Yes, you can if you use an activation function like Relu (f(x) =max(0,x))

Example of weights of such network are:

Layer1: [[-1, 1], [1, -1]]
Layer2: [[1], [1]]

For the first (hidden) layer:

• If the input is [0,0], both nodes will have an activation of 0: ReLU(-1*0 + 1*0) = 0, ReLU(1*0 + -1*0) = 0
• If the input is [1,0], one node will have activation of 0 ReLU(-1*1 + 1*0) = 0 and the other activation of 1 ReLU(1*1 + -1*0) = 1
• If the input is [0,1], one node will have activation of 1 ReLu(-1*0 + 1*1) = 1 and the other activation of 0 ReLU(1*0 + -1*1) = 0
• If the input is [1,1], both nodes will have an activation of 0: ReLU(-1*1 + 1*1 = 0) = 0, ReLU(1*1 + -1*1 = 0) = 0

For the second (output) layer: Since the weights are [[1], [1]] (and there can be no negative activations from previous layer due to ReLU), the layer simply acts as a summation of activations in layer 1

• If the input is [0,0], the sum of activations in the previous layer is 0
• If the input is [1,0], the sum of activations in the previous layer is 1
• If the input is [0,1], the sum of activations in the previous layer is 1
• If the input is [1,1], the sum of activations in the previous layer is 0

While this method coincidentally works in the example above, it is limited to using zero (0) label for False examples of the XOR problem. If, for example, we used ones for False examples and twos for True examples, this approach would not work anymore.

If I remember correctly it's not possible to have XOR without a bias.
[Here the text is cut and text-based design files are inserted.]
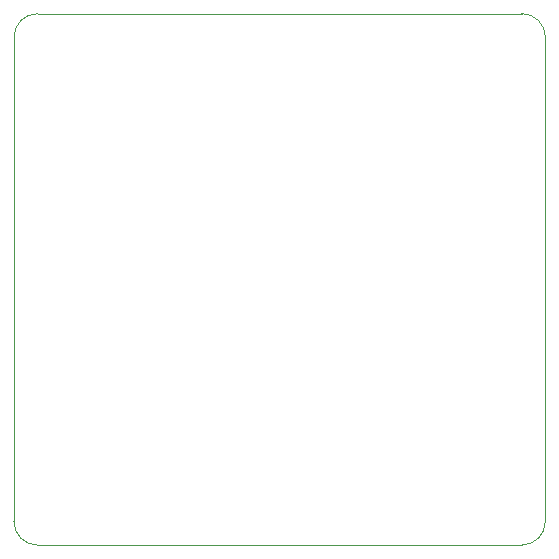
<source format=gbr>
%TF.GenerationSoftware,KiCad,Pcbnew,(6.0.1)*%
%TF.CreationDate,2022-04-08T14:53:01+03:00*%
%TF.ProjectId,fcb,6663622e-6b69-4636-9164-5f7063625858,0*%
%TF.SameCoordinates,Original*%
%TF.FileFunction,Profile,NP*%
%FSLAX46Y46*%
G04 Gerber Fmt 4.6, Leading zero omitted, Abs format (unit mm)*
G04 Created by KiCad (PCBNEW (6.0.1)) date 2022-04-08 14:53:01*
%MOMM*%
%LPD*%
G01*
G04 APERTURE LIST*
%TA.AperFunction,Profile*%
%ADD10C,0.100000*%
%TD*%
G04 APERTURE END LIST*
D10*
X125500000Y-122500000D02*
G75*
G03*
X127500000Y-124500000I1999999J-1D01*
G01*
X170500000Y-81500000D02*
G75*
G03*
X168500000Y-79500000I-1999999J1D01*
G01*
X125500000Y-122500000D02*
X125500000Y-81500000D01*
X127500000Y-79500000D02*
X168500000Y-79500000D01*
X168500000Y-124500000D02*
X127500000Y-124500000D01*
X170500000Y-81500000D02*
X170500000Y-122500000D01*
X168500000Y-124500000D02*
G75*
G03*
X170500000Y-122500000I1J1999999D01*
G01*
X127500000Y-79500000D02*
G75*
G03*
X125500000Y-81500000I-1J-1999999D01*
G01*
M02*

</source>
I have built a neural network without bias and a 2x2x1 architecture solves XOR in 280 epochs. Am new to this, so didn't know either way, but it works, so it is possible.

Regards,

Leave the bias in. It doesn't see the values of your inputs.

In terms of a one-to-one analogy, I like to think of the bias as the offsetting c-value in the straight line equation: y = mx + c; it adds an independent degree of freedom to your system that is not influenced by the inputs to your network.